### Your objective
Please show every line in the entries below that includes the word "paint".

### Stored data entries
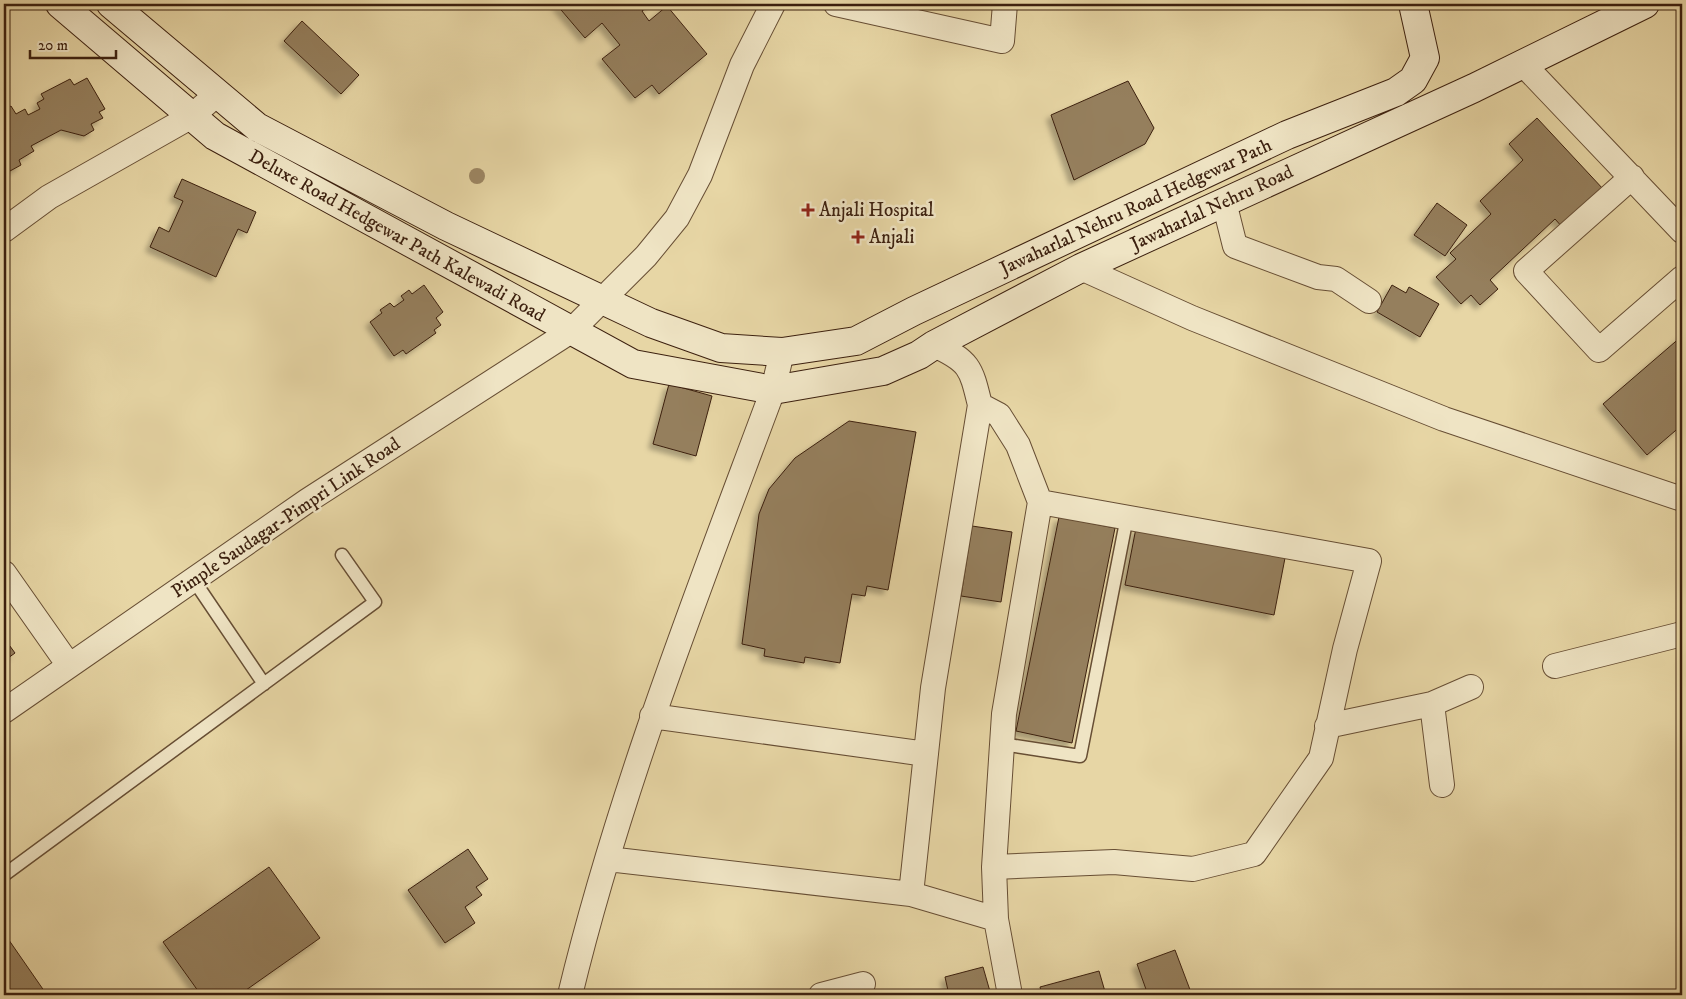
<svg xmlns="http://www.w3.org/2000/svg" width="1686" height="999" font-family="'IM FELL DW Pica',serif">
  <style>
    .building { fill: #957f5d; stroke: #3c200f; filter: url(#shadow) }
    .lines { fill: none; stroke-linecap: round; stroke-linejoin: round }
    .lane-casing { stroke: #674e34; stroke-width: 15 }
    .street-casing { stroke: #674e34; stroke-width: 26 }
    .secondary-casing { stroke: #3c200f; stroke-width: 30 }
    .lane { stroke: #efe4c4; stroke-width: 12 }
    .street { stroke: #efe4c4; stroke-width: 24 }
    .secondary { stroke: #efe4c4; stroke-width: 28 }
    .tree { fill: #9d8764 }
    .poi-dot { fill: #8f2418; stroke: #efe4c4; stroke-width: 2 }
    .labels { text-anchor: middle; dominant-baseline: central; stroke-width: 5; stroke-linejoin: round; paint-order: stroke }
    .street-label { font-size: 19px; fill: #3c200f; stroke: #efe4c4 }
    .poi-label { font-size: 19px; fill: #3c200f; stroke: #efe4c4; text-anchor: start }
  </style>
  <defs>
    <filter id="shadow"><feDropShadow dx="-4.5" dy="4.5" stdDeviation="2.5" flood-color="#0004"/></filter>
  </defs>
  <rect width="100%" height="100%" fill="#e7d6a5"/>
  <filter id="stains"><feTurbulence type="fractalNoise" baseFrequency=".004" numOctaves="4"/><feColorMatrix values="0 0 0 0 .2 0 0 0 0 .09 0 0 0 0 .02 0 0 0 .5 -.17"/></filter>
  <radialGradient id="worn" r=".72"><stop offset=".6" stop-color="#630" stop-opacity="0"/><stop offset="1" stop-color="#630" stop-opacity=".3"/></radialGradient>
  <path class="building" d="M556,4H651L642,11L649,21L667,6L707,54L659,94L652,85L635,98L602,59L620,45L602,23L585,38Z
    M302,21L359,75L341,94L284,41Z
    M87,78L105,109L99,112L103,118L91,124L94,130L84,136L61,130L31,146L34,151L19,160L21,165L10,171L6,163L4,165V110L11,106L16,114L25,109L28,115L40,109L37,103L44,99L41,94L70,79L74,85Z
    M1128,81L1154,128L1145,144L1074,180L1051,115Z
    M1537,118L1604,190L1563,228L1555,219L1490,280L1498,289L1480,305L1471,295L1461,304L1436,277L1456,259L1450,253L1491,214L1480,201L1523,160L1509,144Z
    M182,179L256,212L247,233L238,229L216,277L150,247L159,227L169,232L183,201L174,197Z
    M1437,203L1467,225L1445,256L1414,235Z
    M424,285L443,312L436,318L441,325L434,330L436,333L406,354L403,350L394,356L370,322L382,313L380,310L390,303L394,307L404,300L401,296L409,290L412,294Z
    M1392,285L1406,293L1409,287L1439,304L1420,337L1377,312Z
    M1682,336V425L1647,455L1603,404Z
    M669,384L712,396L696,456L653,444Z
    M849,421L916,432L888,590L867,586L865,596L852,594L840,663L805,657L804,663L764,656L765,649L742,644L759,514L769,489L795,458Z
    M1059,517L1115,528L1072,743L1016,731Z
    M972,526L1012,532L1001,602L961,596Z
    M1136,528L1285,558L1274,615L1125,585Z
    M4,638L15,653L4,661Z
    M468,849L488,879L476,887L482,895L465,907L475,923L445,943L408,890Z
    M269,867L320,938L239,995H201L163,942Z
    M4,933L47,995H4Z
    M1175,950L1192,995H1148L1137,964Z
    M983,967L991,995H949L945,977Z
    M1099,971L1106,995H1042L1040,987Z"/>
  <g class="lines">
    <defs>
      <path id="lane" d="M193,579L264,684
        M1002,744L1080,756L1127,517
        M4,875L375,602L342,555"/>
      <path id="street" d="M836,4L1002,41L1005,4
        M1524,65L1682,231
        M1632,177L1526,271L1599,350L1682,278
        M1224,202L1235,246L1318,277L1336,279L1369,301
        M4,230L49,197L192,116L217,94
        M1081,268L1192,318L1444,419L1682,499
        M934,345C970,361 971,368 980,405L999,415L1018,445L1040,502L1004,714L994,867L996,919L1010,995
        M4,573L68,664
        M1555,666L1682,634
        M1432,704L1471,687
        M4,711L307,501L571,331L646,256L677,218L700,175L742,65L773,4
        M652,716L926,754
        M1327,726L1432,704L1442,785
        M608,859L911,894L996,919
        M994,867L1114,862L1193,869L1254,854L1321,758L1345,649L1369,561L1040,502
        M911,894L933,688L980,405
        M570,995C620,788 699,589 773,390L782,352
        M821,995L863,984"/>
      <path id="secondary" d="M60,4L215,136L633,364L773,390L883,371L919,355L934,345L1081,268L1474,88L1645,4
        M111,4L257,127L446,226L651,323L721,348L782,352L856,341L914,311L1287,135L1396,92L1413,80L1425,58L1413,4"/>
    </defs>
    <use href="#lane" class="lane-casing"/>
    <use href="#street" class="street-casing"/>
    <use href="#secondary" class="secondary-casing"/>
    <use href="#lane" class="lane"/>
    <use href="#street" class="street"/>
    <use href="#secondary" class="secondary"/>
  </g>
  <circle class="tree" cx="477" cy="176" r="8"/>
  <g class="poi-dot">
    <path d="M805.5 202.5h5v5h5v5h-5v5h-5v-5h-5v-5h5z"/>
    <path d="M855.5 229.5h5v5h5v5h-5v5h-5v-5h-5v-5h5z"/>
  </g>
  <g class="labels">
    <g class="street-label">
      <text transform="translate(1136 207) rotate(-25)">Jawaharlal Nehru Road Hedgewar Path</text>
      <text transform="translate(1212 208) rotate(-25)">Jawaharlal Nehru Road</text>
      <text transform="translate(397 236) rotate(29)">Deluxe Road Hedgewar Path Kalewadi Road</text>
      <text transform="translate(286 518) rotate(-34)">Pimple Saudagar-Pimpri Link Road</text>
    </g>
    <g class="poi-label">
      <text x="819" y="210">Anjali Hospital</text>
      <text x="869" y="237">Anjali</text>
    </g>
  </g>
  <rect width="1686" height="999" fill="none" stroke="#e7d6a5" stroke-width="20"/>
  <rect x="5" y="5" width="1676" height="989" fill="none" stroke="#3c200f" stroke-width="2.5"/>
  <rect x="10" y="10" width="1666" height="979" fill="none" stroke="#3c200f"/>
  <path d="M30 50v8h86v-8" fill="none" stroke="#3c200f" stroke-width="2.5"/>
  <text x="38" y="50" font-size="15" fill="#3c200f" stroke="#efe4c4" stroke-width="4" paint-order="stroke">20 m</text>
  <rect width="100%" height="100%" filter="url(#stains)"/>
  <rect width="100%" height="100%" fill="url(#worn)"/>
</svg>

### Exercise response
    .labels { text-anchor: middle; dominant-baseline: central; stroke-width: 5; stroke-linejoin: round; paint-order: stroke }
  <text x="38" y="50" font-size="15" fill="#3c200f" stroke="#efe4c4" stroke-width="4" paint-order="stroke">20 m</text>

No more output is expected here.